¿Qué tienen en común Francis Crick, codescubridor de la estructura del ADN y premio Nobel en 1962, y el antiguo cantante y periodista Rael,
líder de una secta ufológica que defiende el amor libre entre sus
miembros? El vínculo parece improbable, pero existe, y se llama panspermia dirigida: la hipótesis según la cual la vida en la Tierra es producto de los designios de una avanzada civilización alienígena.
Claro que ahí acaban los parecidos. El líder de los raelianos
se basa en su presunto encuentro personal con seres de otro mundo.
Crick, por su parte, se preguntaba cómo era posible que la naturaleza
hubiera inventado al mismo tiempo dos elementos mutuamente
interdependientes para la vida: el material genético –ácidos nucleicos,
como ADN o ARN– y el mecanismo necesario para perpetuarlo –las proteínas
llamadas enzimas–. La síntesis de ácidos nucleicos depende de las
proteínas, pero la síntesis de proteínas depende de los ácidos
nucleicos. Con este problema del huevo y la gallina, Crick y su
colaborador Leslie Orgel razonaban que la vida debería haber surgido en un lugar donde existiera un “mineral o compuesto”
capaz de reemplazar la función de las enzimas, y que desde allí habría
sido diseminada a otros planetas como la Tierra por “la actividad
deliberada de una sociedad extraterrestre”.
Lo cierto es que la panspermia dirigida no desmerece en absoluto el
pensamiento de Crick.
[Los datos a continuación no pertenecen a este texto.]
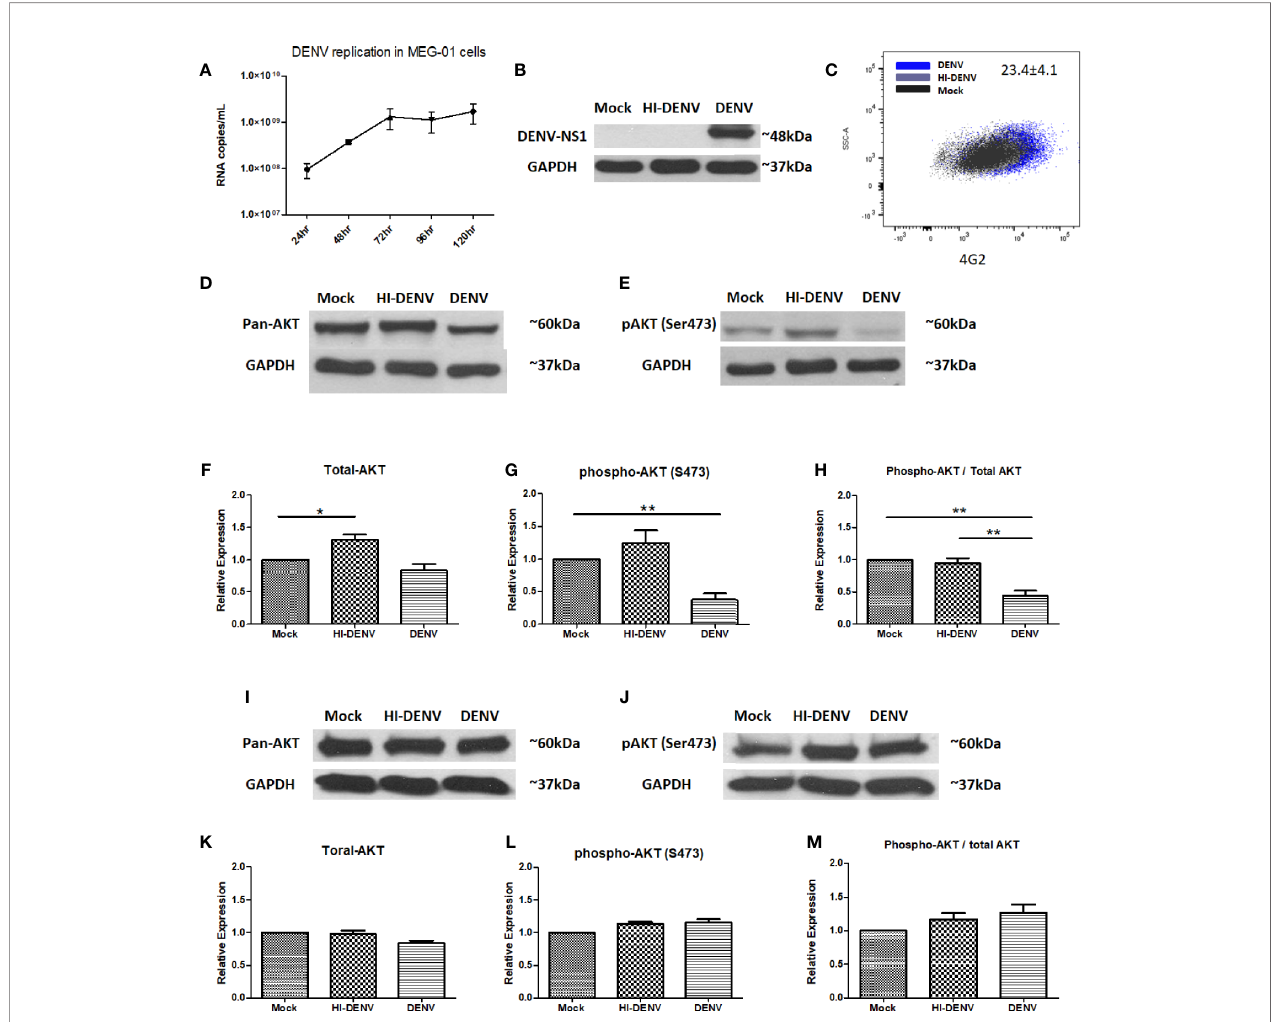
FIGURE 1 | DENV infects MEG-01 cells and modulates the expression of AKT. (A) MEG-01 cells were infected with 1 MOI of DENV, and replication was determined from cell culture supernatants collected at day 1 post-infection through day 5 post-infection by using RT-PCR. (B) Replication was further con fi rmed by immunoblotting for DENV NS1 (~48 kDa) in 5 th -day post infected cell lysate and (C) fl ow cytometric detection of DENV envelope protein using 4G2 antibody staining of infected cells (mean ± SE of infected cells = 23.4 ± 4.1). (D, E) Immunoblotting of pan-AKT and phosphorylated AKT (Ser473) in mock-infected, DENV inactivated virus treated, and DENV infected MEG-01 cell lysate at 5 th day post-infection. (F – H) Relative expression of pan-AKT and phospho-AKT was calculated by using the densitometry method and presented as column graphs. The ratio of phospho-AKT and pan-AKT is also presented as column graphs. (I, J) Immunoblot of pan-AKT and phospho-AKT from the lysate of mock, inactivated virus treated, and DENV infected HEK293 cells and (K – M) presentation of relative expression of pan-AKT and phospho-AKT as column graphs of mock control, inactivated virus treated, and DENV infected HEK293 cells. (*pValue < 0.05; **pValue <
Más bien al contrario, revela con qué potencia
funcionaban los engranajes de una mente teórica, incisiva e inquieta,
ávida de respuestas racionales, aunque no fueran convencionales. Para
comprender cómo llegó Crick a la panspermia debemos remontarnos unos
años atrás. Hijo de un fabricante de zapatos de Weston Favell
(Northampton, Reino Unido), Francis Harry Compton Crick (8 de junio de
1916 – 28 de julio de 2004) llegó al final de su infancia con sus
principales señas de identidad ya definidas: su inclinación por la ciencia y su convencido ateísmo. En cuanto a la primera, escogió la física.
Curiosamente, la biología molecular habría perdido
uno de sus padres fundadores de no haber sido por la guerra. Crick
comenzó su investigación en el University College de Londres trabajando
en lo que él mismo describió como “el problema más aburrido
imaginable”: medir la viscosidad del agua a alta presión y temperatura. Con el estallido de la Segunda Guerra Mundial fue reclutado por el ejército para el diseño de minas. Tras el fin del conflicto, descubrió que su aparato había sido destruido por una bomba (en su autobiografía él hablaba de una “mina de tierra”), lo que le permitió abandonar aquella tediosa investigación.
Crick debía entonces elegir un nuevo campo de investigación, y fue entonces cuando descubrió lo que llamó el test del chismorreo:
“lo que realmente te interesa es aquello sobre lo que chismorreas”. En
su caso, “la frontera entre lo vivo y lo no vivo, y el funcionamiento
del cerebro”. En resumen, la biología. O como físico, la biofísica.
Comenzó a trabajar en la estructura de las proteínas en el Laboratorio
Cavendish de Cambridge, hasta que conoció a un estadounidense llamado James Watson, 12 años más joven que él pero ya con un doctorado que él aún no había conseguido.
Los dos investigadores descubrieron que ambos compartían una hipótesis. Por entonces se creía que la sede de la herencia eran las proteínas.
Crick y Watson pensaban que los genes residían en aquella sustancia
ignota de los cromosomas, el ácido desoxirribonucleico (ADN). Y aquel
convencimiento, con la participación de Maurice Wilkins y Rosalind Franklin, alumbraría el 28 de febrero de 1953 uno de los mayores hallazgos de la ciencia del siglo XX, la doble hélice del ADN. El trabajo se publicó en Nature el 25 de abril de aquel año. Crick no obtendría su título de doctor hasta el año siguiente.